Flow: User request → Nearest Edge Location → If cached: serve directly; If not: fetch from origin (S3, ALB, EC2) → cache → serve
Key features:
- Origin Shield — intermediate caching layer to reduce origin load
- Lambda@Edge / CloudFront Functions — run code at edge for auth, redirects, A/B testing
- Signed URLs/Cookies — restrict content access to authorized users
- WAF integration — filter malicious traffic at the edge
Cache behavior control: Cache-Control headers from origin, or TTL settings in CloudFront distribution.
Monitoring & Costs
Q12. What are the key AWS cost optimization strategies?
Right-sizing: analyze CloudWatch metrics to find over-provisioned instances. Use AWS Compute Optimizer for recommendations.
Savings Plans & Reserved Instances: commit to consistent usage for 1–3 years for up to 72% discount.
Spot Instances: up to 90% discount for fault-tolerant, interruptible workloads (batch processing, CI/CD, rendering).
S3 cost optimization: lifecycle policies to move data to cheaper tiers; S3 Intelligent-Tiering for unknown access patterns.
Data transfer: keep traffic within the same AZ where possible; use VPC Endpoints to avoid NAT Gateway charges for S3/DynamoDB; use CloudFront to cache at edge.
Cost monitoring: AWS Cost Explorer for trends; AWS Budgets for alerts; Cost Allocation Tags to attribute costs to teams/projects.
Q13. How does CloudWatch differ from CloudTrail?
| CloudWatch | CloudTrail |
|---|---|
| Performance and operational monitoring | Audit and governance log of API calls |
| Metrics, logs, alarms, dashboards | ”Who did what, when, from where” |
| Monitor CPU, memory, latency, errors | Record EC2 start/stop, S3 bucket policy change, IAM role assumption |
| Action: trigger autoscaling, SNS alerts | Action: compliance audits, security investigation |
Both should be enabled: CloudWatch for operational alerting, CloudTrail for security and compliance auditing.
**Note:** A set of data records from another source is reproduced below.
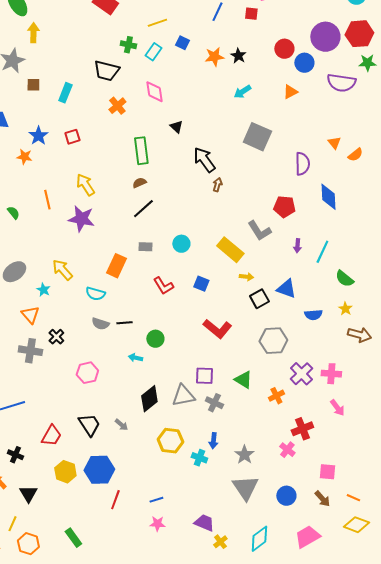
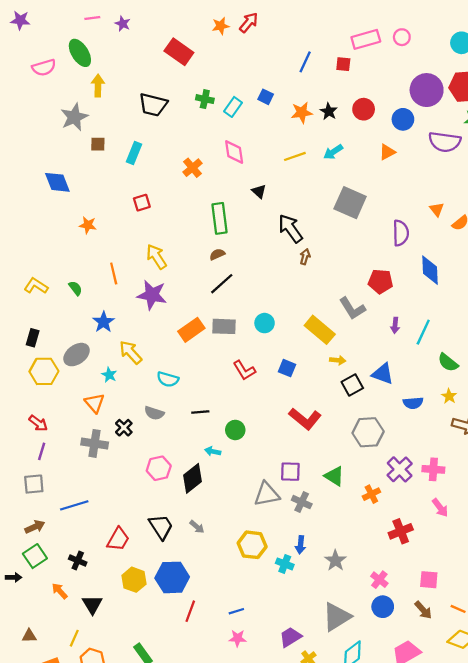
yellow line: (157, 23) -> (295, 156), moved
red circle: (284, 49) -> (364, 109), moved
black trapezoid: (106, 71) -> (153, 105), moved
blue star: (38, 136) -> (104, 322), moved
gray rectangle: (145, 247) -> (224, 326), size x1.5
orange rectangle: (116, 266) -> (191, 330), moved, turned 30
gray semicircle: (100, 324) -> (154, 413), moved
black diamond: (149, 399) -> (192, 478), moved
pink cross: (287, 450) -> (379, 580), moved
gray triangle: (245, 488) -> (337, 617), moved, turned 32
purple trapezoid: (204, 523) -> (290, 637), turned -55

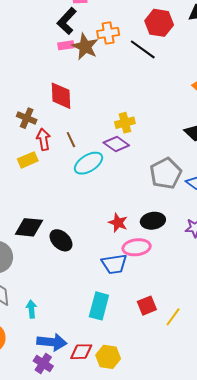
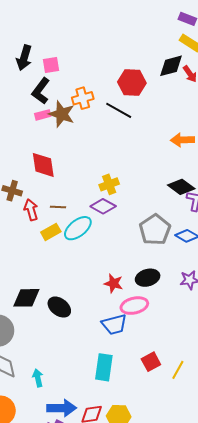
brown line: (71, 140) -> (58, 207), turned -56
yellow rectangle: (28, 160) -> (51, 232), moved

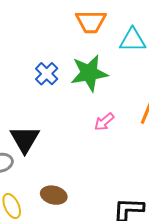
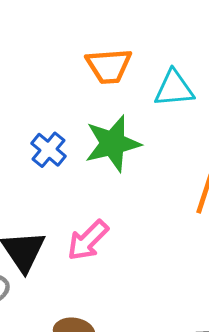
pink arrow: (104, 122) -> (88, 240), moved, size x1.4

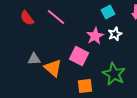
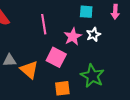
cyan square: (108, 12) -> (86, 12), turned 32
pink line: (56, 17) -> (44, 24), moved, turned 42

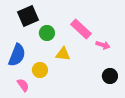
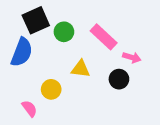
green circle: (47, 33) -> (64, 32), moved
blue semicircle: (17, 55) -> (22, 52), moved
black circle: (110, 76) -> (119, 79), moved

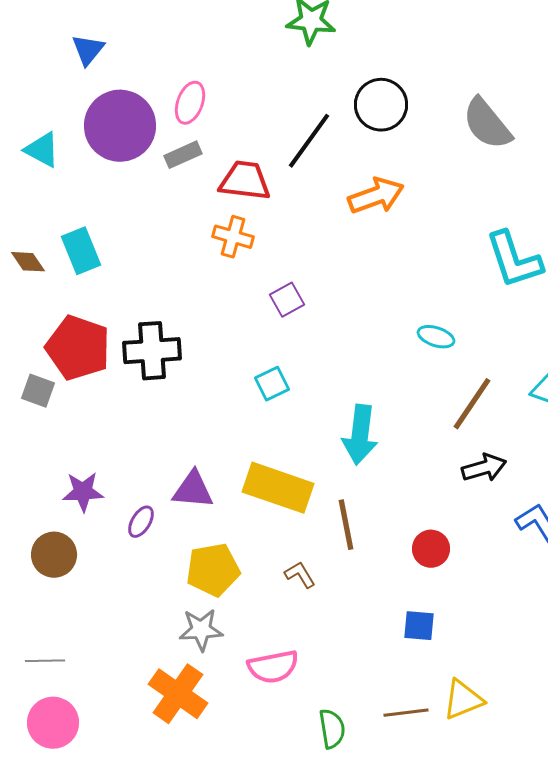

CloudTrail logs should be sent to a separate, protected S3 bucket with Object Lock for tamper-proof audit logs.
Q14. Describe the Shared Responsibility Model.
AWS is responsible for the cloud:
- Physical data centers, hardware, networking infrastructure
- Hypervisor and managed service infrastructure
- AZ and region fault isolation
Customer is responsible in the cloud:
- Guest OS patches (EC2)
- Application security, data encryption, network access controls
- IAM configuration, MFA enforcement
- Data classification and backup
For managed services (RDS, Lambda, S3), AWS takes more responsibility (OS, patching, replication), but the customer remains responsible for access control, encryption settings, and application-level security.
Q15. What is AWS Well-Architected Framework and its pillars?
A set of design principles and best practices for building reliable, secure, efficient, and cost-effective systems on AWS:
- Operational Excellence — run and monitor systems, continually improve
- Security — protect data, systems, and assets via IAM, encryption, monitoring
- Reliability — recover from failures, scale to meet demand, manage change
- Performance Efficiency — use resources efficiently, select right instance types
- Cost Optimization — avoid unnecessary costs, understand spending over time
- Sustainability (added 2021) — minimize environmental impact
The Well-Architected Tool in the AWS console performs reviews against these pillars and surfaces actionable recommendations.